[Provided data — start]
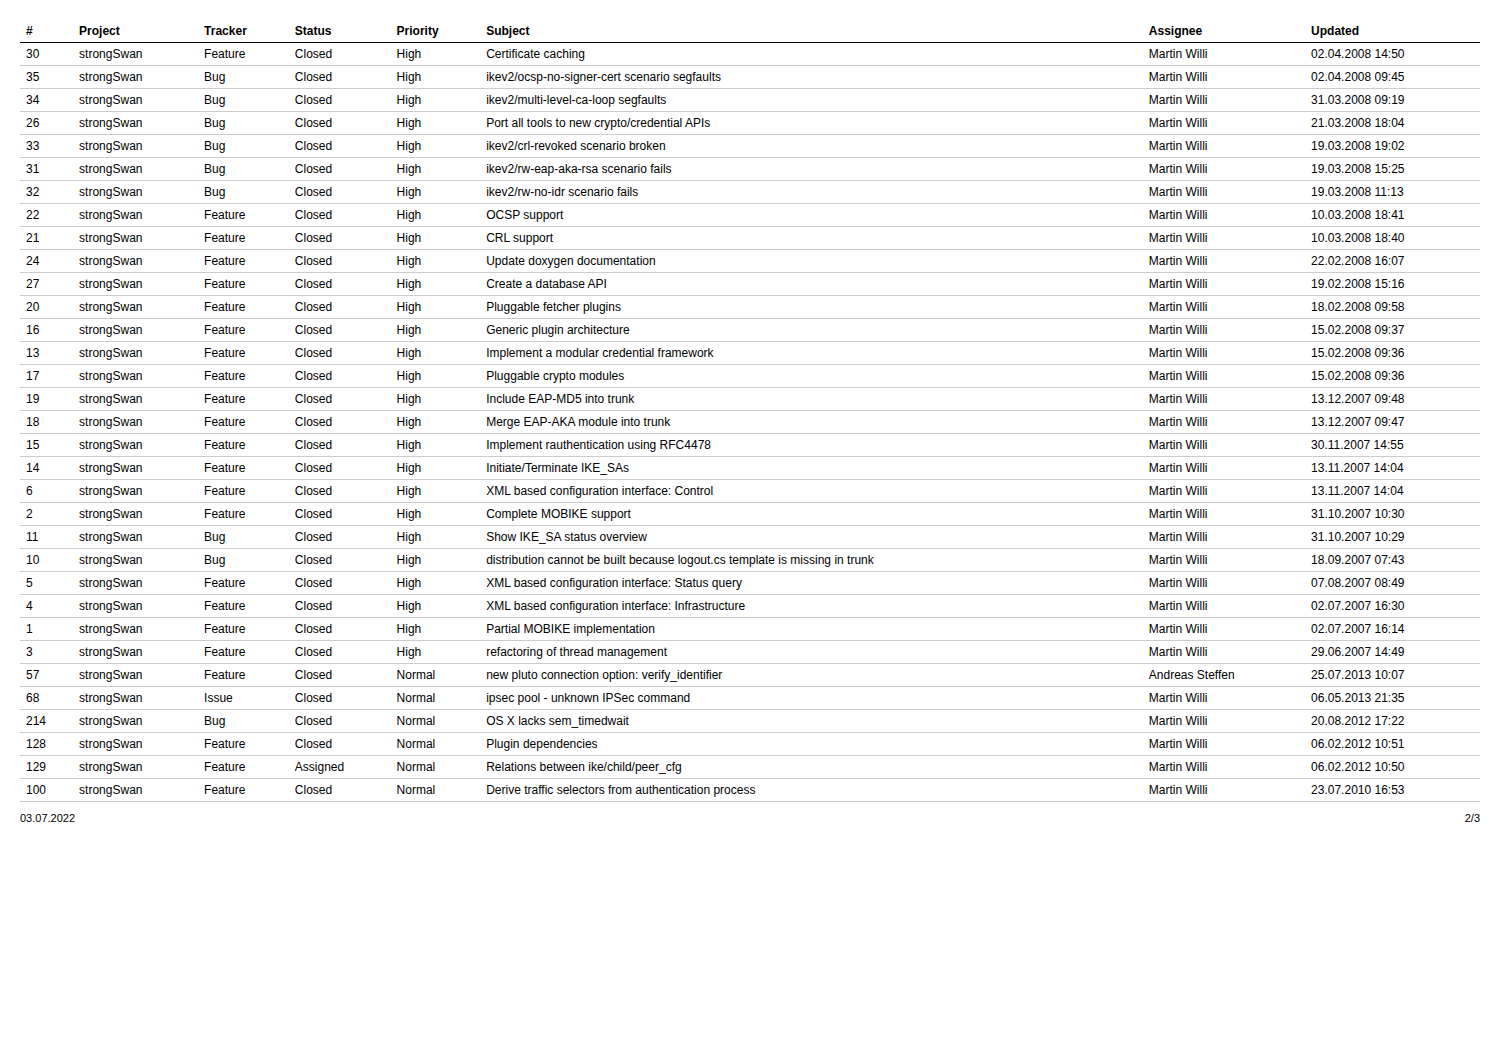| # | Project | Tracker | Status | Priority | Subject | Assignee | Updated |
| --- | --- | --- | --- | --- | --- | --- | --- |
| 30 | strongSwan | Feature | Closed | High | Certificate caching | Martin Willi | 02.04.2008 14:50 |
| 35 | strongSwan | Bug | Closed | High | ikev2/ocsp-no-signer-cert scenario segfaults | Martin Willi | 02.04.2008 09:45 |
| 34 | strongSwan | Bug | Closed | High | ikev2/multi-level-ca-loop segfaults | Martin Willi | 31.03.2008 09:19 |
| 26 | strongSwan | Bug | Closed | High | Port all tools to new crypto/credential APIs | Martin Willi | 21.03.2008 18:04 |
| 33 | strongSwan | Bug | Closed | High | ikev2/crl-revoked scenario broken | Martin Willi | 19.03.2008 19:02 |
| 31 | strongSwan | Bug | Closed | High | ikev2/rw-eap-aka-rsa scenario fails | Martin Willi | 19.03.2008 15:25 |
| 32 | strongSwan | Bug | Closed | High | ikev2/rw-no-idr scenario fails | Martin Willi | 19.03.2008 11:13 |
| 22 | strongSwan | Feature | Closed | High | OCSP support | Martin Willi | 10.03.2008 18:41 |
| 21 | strongSwan | Feature | Closed | High | CRL support | Martin Willi | 10.03.2008 18:40 |
| 24 | strongSwan | Feature | Closed | High | Update doxygen documentation | Martin Willi | 22.02.2008 16:07 |
| 27 | strongSwan | Feature | Closed | High | Create a database API | Martin Willi | 19.02.2008 15:16 |
| 20 | strongSwan | Feature | Closed | High | Pluggable fetcher plugins | Martin Willi | 18.02.2008 09:58 |
| 16 | strongSwan | Feature | Closed | High | Generic plugin architecture | Martin Willi | 15.02.2008 09:37 |
| 13 | strongSwan | Feature | Closed | High | Implement a modular credential framework | Martin Willi | 15.02.2008 09:36 |
| 17 | strongSwan | Feature | Closed | High | Pluggable crypto modules | Martin Willi | 15.02.2008 09:36 |
| 19 | strongSwan | Feature | Closed | High | Include EAP-MD5 into trunk | Martin Willi | 13.12.2007 09:48 |
| 18 | strongSwan | Feature | Closed | High | Merge EAP-AKA module into trunk | Martin Willi | 13.12.2007 09:47 |
| 15 | strongSwan | Feature | Closed | High | Implement rauthentication using RFC4478 | Martin Willi | 30.11.2007 14:55 |
| 14 | strongSwan | Feature | Closed | High | Initiate/Terminate IKE_SAs | Martin Willi | 13.11.2007 14:04 |
| 6 | strongSwan | Feature | Closed | High | XML based configuration interface: Control | Martin Willi | 13.11.2007 14:04 |
| 2 | strongSwan | Feature | Closed | High | Complete MOBIKE support | Martin Willi | 31.10.2007 10:30 |
| 11 | strongSwan | Bug | Closed | High | Show IKE_SA status overview | Martin Willi | 31.10.2007 10:29 |
| 10 | strongSwan | Bug | Closed | High | distribution cannot be built because logout.cs template is missing in trunk | Martin Willi | 18.09.2007 07:43 |
| 5 | strongSwan | Feature | Closed | High | XML based configuration interface: Status query | Martin Willi | 07.08.2007 08:49 |
| 4 | strongSwan | Feature | Closed | High | XML based configuration interface: Infrastructure | Martin Willi | 02.07.2007 16:30 |
| 1 | strongSwan | Feature | Closed | High | Partial MOBIKE implementation | Martin Willi | 02.07.2007 16:14 |
| 3 | strongSwan | Feature | Closed | High | refactoring of thread management | Martin Willi | 29.06.2007 14:49 |
| 57 | strongSwan | Feature | Closed | Normal | new pluto connection option: verify_identifier | Andreas Steffen | 25.07.2013 10:07 |
| 68 | strongSwan | Issue | Closed | Normal | ipsec pool - unknown IPSec command | Martin Willi | 06.05.2013 21:35 |
| 214 | strongSwan | Bug | Closed | Normal | OS X lacks sem_timedwait | Martin Willi | 20.08.2012 17:22 |
| 128 | strongSwan | Feature | Closed | Normal | Plugin dependencies | Martin Willi | 06.02.2012 10:51 |
| 129 | strongSwan | Feature | Assigned | Normal | Relations between ike/child/peer_cfg | Martin Willi | 06.02.2012 10:50 |
| 100 | strongSwan | Feature | Closed | Normal | Derive traffic selectors from authentication process | Martin Willi | 23.07.2010 16:53 |
03.07.2022 2/3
[Provided data — finish]
> Task brief
Return all lines of the material that have "configuration" in them.

> Reply to the task
| 6 | strongSwan | Feature | Closed | High | XML based configuration interface: Control | Martin Willi | 13.11.2007 14:04 |
| 5 | strongSwan | Feature | Closed | High | XML based configuration interface: Status query | Martin Willi | 07.08.2007 08:49 |
| 4 | strongSwan | Feature | Closed | High | XML based configuration interface: Infrastructure | Martin Willi | 02.07.2007 16:30 |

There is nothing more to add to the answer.